What have we here? An anime original featuring the glorious return of brilliant comedic genius Yamazaki Mitsue, best known for Monthly Girls’ Nozaki-kun? With series composition by Ueno Kimiko, of Delicious in Dungeon? And it’s art about the process of making art? I think I might be the one who’s dreaming.  

But you don’t need to be a nerd for production credits to get swept up in this premiere. It’s absolutely gorgeous, to start, full of attention to detail whether it’s the interestingly varied character designs or the different style of gag reactions in the modern day versus the clearly ‘90s style film Natsuko finds herself in. The scenes sell the strangulating atmosphere of working with a temperamental genius as well as the awe of a massive battle, recognizing that mashing up genres isn’t just about different aesthetics but different visual language altogether. It’s plain good craft.
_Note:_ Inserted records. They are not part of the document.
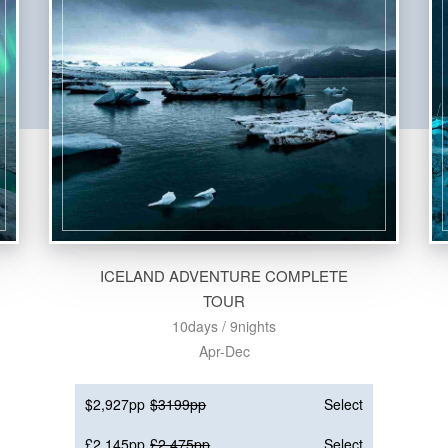
ICELAND ADVENTURE COMPLETE
TOUR
10days / 9nights
Apr-Dec
$2,927pp
$3199pp
Select
£2,145pp
£2,475pp
Select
Natsuko at her desk with her hair covering her face

Then there’s Natsuko, who’s already getting flack for being too unlikable as a female lead. She’s marvelous. By which I mean she’s kind of an asshole, and the show manages to convey a full snapshot of why in less than five minutes. She threw herself into the life-eating world of anime right out of high school and has seemingly done nothing else; she rose to director at a young age, but she’s not actually skilled at the crucial and overlooked part of the job that is delegating and coalescing a collaborative work; moreover, she’s got justified pride in her skills that’s bubbled over into arrogance, but she’s also quickly hitting a wall and feeling the weight of indescribable pressure to top herself; she’s transitioning from doing a bombastic magical girl title to a grounded contemporary romance; and she no idea how to fail or learn from failure.

The final blow is the news that the woman who made her favorite film not only died but died young and under mysterious circumstances, and her body had to be discovered (they don’t say cats were eating her eyes, but it feels implied). It’s not hard to imagine this artist Natsuko so respects as simultaneously a specter of the cost of failure. How often have we seen women in media fumble a production and vanish, where a male colleague might recover and keep working?
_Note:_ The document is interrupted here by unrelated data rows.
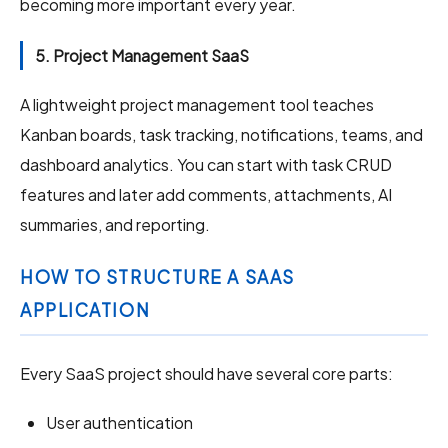
becoming more important every year.
5. Project Management SaaS
A lightweight project management tool teaches
Kanban boards, task tracking, notifications, teams, and
dashboard analytics. You can start with task CRUD
features and later add comments, attachments, AI
summaries, and reporting.
HOW TO STRUCTURE A SAAS
APPLICATION
Every SaaS project should have several core parts:
User authentication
Luke and his party members--an idol, a unicorn, and an elf--ready for battle

A lot of this is subtext, but it also feels just below the surface of the carefully chosen sketch we’re given, all before the plot sets up its “there and back again” ‘90s-style isekai. This script packs so many threads in to explore later that I’m kind of in awe. Will Natsuko fall in love with fictional (doomed) hero Luke, giving her life experience she lacks? Can she change the outcome of the film, and is that a good thing? How did the original film end anyway? How does Natsuko get back? And most tertiary but of most interest to me: why did this deceased director create this extremely weird film? What did it mean to her?

Yes, it’s beautiful and there’s an incredible magical girl transformation sequence where you’d least expect it, but the thing that leaves me drooling about this premiere is its potential as a character study. I want to watch the next episode yesterday, and I look forward to be enraptured every week. Ambitious anime originals created by two successful women aren’t things we get every day, and I intend to savor this one.